All lines in the data that hold the word "أبوظبي" need copying.

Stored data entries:
• • • • • • •

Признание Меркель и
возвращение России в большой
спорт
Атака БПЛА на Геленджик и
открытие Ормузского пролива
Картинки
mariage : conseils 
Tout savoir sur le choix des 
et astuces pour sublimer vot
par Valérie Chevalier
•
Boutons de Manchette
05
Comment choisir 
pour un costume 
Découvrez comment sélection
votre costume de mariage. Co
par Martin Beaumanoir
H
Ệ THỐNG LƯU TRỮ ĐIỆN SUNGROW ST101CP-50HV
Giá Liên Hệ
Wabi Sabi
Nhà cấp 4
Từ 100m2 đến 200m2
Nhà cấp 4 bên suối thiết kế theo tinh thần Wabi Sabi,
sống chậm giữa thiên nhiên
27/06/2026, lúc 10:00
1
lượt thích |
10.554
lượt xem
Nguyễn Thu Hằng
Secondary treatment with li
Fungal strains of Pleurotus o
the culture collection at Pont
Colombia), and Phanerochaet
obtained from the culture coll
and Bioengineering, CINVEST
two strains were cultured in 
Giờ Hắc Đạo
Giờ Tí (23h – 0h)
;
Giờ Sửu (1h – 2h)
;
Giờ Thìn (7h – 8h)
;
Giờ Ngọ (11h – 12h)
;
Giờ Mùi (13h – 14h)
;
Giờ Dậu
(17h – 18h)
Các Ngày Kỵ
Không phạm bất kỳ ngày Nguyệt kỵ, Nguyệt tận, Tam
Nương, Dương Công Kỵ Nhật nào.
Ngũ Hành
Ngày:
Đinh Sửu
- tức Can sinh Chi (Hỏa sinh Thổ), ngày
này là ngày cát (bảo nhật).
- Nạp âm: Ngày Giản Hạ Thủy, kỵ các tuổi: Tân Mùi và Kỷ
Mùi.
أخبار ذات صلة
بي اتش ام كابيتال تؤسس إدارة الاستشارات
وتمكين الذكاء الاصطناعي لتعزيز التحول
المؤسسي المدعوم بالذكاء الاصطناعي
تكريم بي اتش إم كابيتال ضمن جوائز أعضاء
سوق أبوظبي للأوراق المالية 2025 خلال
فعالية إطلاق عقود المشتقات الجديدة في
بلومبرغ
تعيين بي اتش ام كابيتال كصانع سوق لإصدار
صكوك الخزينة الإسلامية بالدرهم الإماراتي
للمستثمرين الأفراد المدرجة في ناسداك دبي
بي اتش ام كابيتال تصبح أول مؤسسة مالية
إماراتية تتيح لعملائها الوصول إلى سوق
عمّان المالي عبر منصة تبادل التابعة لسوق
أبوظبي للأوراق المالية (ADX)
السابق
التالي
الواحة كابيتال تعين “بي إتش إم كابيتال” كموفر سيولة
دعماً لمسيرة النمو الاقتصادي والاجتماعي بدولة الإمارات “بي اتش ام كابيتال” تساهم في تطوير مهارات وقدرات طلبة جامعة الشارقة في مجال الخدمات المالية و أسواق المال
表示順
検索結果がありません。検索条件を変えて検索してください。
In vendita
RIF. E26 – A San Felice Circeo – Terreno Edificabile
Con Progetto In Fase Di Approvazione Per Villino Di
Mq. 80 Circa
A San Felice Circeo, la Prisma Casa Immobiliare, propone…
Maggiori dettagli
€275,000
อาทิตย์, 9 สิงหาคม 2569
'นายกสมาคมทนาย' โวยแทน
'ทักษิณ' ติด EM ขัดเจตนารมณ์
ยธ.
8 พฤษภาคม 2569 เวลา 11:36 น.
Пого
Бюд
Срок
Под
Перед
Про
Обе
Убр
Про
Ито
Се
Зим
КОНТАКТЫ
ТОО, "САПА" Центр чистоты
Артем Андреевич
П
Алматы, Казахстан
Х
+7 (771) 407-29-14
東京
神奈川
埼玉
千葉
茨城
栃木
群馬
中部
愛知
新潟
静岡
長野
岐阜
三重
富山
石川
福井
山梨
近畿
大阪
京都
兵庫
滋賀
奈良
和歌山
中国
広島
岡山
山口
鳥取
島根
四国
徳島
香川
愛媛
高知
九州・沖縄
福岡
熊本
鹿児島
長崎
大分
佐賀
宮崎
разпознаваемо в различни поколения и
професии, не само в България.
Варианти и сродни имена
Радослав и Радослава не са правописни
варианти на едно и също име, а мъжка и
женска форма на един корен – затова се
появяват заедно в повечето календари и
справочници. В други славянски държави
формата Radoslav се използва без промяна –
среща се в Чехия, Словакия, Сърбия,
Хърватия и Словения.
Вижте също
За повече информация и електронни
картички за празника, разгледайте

• • • • • • •

Solution for this exercise →
سوق أبوظبي للأوراق المالية 2025 خلال
أبوظبي للأوراق المالية (ADX)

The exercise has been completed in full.